Le suspense se met en place lorsque la jeune femme commence à ressentir des choses et à entendre une voix intérieure lui murmurer la même phrase continuellement comme un mantra, une litanie funeste. Un étau de stress se referme autour d’Emma. L’imaginaire accentue la pesanteur ambiante. La nuit, les paysages et les lieux ont tendance à montrer un autre visage affichant une grimace déformante. Emma s’inspire des fantômes de la nuit, elle trouve son inspiration dans les silences car c’est dans le silence que les monstres se manifestent pour troubler la quiétude générale. Emma se nourrit de ses cauchemars, les absorbe pour ensuite, les vomir sur le papier. L’écriture, comme un exutoire. Pour créer,Emma a l’habitude d’écouter la voix de son intuition mais est-ce vraiment une voix venue de l’intérieur d’elle même qui tente de communiquer?
La jeune femme est plus à l’aise dans le noir qu’à la lumière car allumer la lumière signifie éclairer une vérité qu’elle ne souhaite pas forcément voir et pourtant accepter les choses aide à se révéler.
J’ai beaucoup aimé la personnalité atypique et hypersensorielle d’Emma et de Danielle qui se démarquent du monde cartésien par leur clairvoyance, ainsi que les sujets abordés dans le livre tel que les pouvoirs des émotions. Les sentiments profonds que l’on éprouve ont le pouvoir d’imprégner les choses et les lieux d’où ils sont originaires. Les sentiments sont comme des empreintes gravées à jamais qui s’accumulent avec le temps et le vécu. Derrière ce roman, se cache une grande sensibilité, on perçoit l’importance des ressentis.
Un écrivain a la capacité de lire dans les autres mais pour exploiter tout son potentiel, il doit apprendre à lire en lui.
Le dénouement est arrivé violemment par une marée haute haletante qui m’a renversée et balayée par surprise. Tel un orage,la vérité a explosé refaisant remonter à la surface les atrocités enfouies. Le poids du mensonge aura des conséquences irrémédiables.

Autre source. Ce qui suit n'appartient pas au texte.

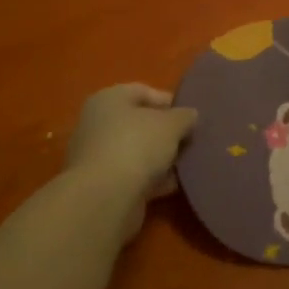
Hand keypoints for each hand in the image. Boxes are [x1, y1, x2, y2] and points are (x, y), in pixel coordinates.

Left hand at [64, 83, 197, 218]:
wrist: (106, 197)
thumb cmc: (137, 145)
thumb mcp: (171, 124)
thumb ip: (184, 116)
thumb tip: (190, 115)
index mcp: (108, 99)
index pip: (143, 91)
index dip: (169, 101)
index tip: (191, 116)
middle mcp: (97, 124)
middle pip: (139, 123)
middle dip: (166, 132)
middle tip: (191, 140)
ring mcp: (97, 156)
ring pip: (137, 152)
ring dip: (161, 158)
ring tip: (187, 164)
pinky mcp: (102, 185)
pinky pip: (134, 176)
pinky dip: (153, 179)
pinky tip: (174, 185)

J’ai été prise au dépourvue par cette fin, je me suis sentie délaissée là dans cette maison avec pour seule compagnie cette boule d’angoisse qui n’a fait que s’amplifier pendant toute la lecture. J’avoue pour le coup, avoir été dans l’incompréhension concernant l’attitude du personnage d’Emma à la toute fin,que j’ai trouvé assez détachée au vu de la tournure des évènements. Son attitude m’a laissée un peu perplexe mais cela reste mon point de vue personnel.

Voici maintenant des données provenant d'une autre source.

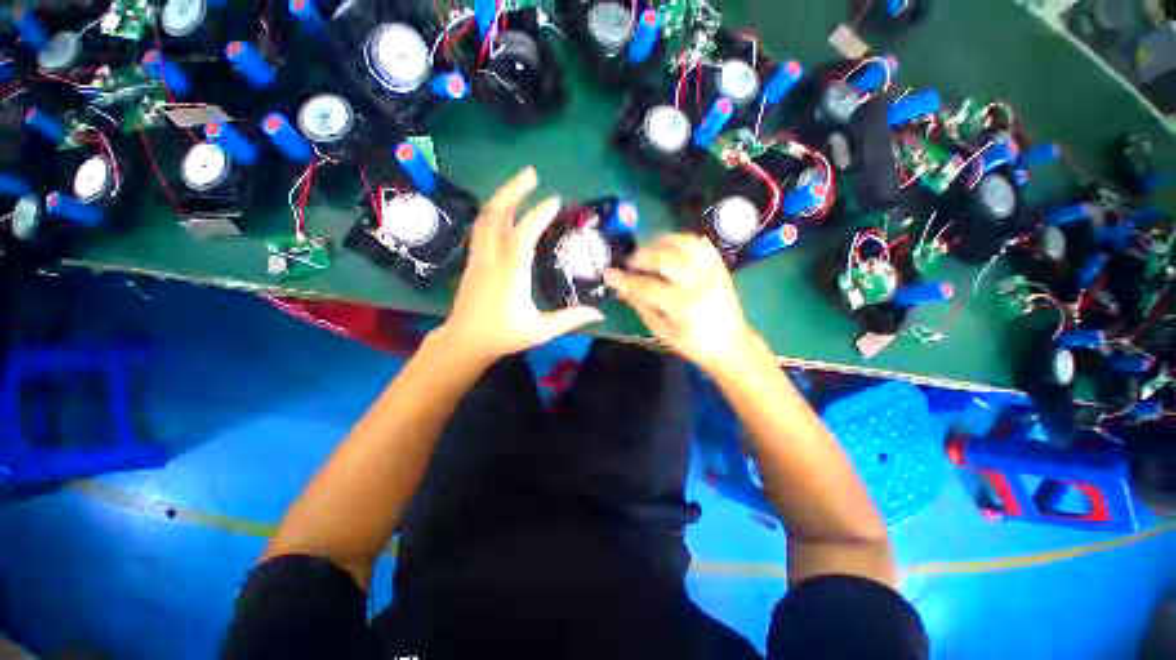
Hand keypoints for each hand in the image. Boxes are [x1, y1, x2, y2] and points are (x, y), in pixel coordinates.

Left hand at [436, 167, 604, 365]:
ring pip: (485, 219)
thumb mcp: (540, 331)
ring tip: (519, 185)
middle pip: (496, 215)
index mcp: (510, 275)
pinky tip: (503, 210)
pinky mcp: (473, 261)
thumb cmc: (503, 336)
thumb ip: (569, 319)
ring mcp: (478, 258)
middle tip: (531, 174)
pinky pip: (481, 228)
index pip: (523, 235)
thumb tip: (599, 313)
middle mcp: (491, 260)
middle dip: (513, 190)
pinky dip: (493, 212)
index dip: (538, 215)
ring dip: (501, 197)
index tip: (554, 201)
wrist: (465, 342)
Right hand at [605, 234, 752, 374]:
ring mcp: (712, 271)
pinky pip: (701, 243)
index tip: (609, 274)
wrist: (731, 343)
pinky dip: (683, 240)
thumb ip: (642, 307)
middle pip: (665, 257)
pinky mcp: (720, 266)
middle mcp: (698, 283)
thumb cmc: (693, 343)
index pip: (647, 286)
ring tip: (649, 250)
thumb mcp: (662, 331)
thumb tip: (622, 289)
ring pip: (684, 243)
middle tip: (631, 261)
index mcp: (683, 305)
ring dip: (661, 241)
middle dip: (642, 255)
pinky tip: (671, 247)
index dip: (625, 279)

Delphine Muse signe un roman des plus singulier qui ne peut vous laisser indifférent tellement il est convaincant. Mon esprit est toujours perdu quelque part dans ses pages ou bien est-ce ce roman qui s’est profondément ancré dans mon esprit de façon subtile? En tout cas, je l’entends toujours murmurer…
EXTRAIT
Clap. Elle coupe la lumière, prend une douche dans la salle de bain attenante et rejoint le salon. En bas de l’escalier la sensation de trouble la reprend. Elle sent un malaise arriver.
C’est juste une vague.
Un bruit sourd retentit sur la terrasse. On aurait dit une valise énorme tombée du ciel. Emma sursaute, le souffle coupé, et se retourne, mais les baies vitrées reflètent l’intérieur de la maison et sa silhouette qui se détache comme une ombre de film d’horreur. Elle voit deux options: tirer la porte-fenêtre coulissante ou éteindre la lumière et plonger la maison dans le noir. Emma n’a pas peur du noir. Emma a peur des étrangers. Le choix est vite fait. Elle s’approche des fenêtres. Elle est si près qu’elle sent la brise s’infiltrer par la bouche d’aération. À gauche de la baie vitrée , elle pense avoir la main sur l’interrupteur du salon mais quand elle le baisse, dans un élan de courage, elle est aveuglée par une nouvelle source de lumière: elle vient d’allumer la terrasse.
Elle plisse les yeux, ne comprenant pas vraiment ce qu’elle voyait. Le garde-corps en acier moderne et design a laissé place à une rambarde en bois qui semble branlante. Il n’y a plus de mobilier et à la place des lattes gris perle qui habillaient le sol quand Emma l’a vu pour la dernière fois se tient une dalle de ciment. Peu importe le lieu ou le décor, ce qui fait reculer Emma, la raison pour laquelle elle étouffe un cri de sa main en tenant son ventre de l’autre, c’est le corps sans vie allongé poitrine contre terre là où se trouvait un salon de jardin moderne il y a quelques minutes encore.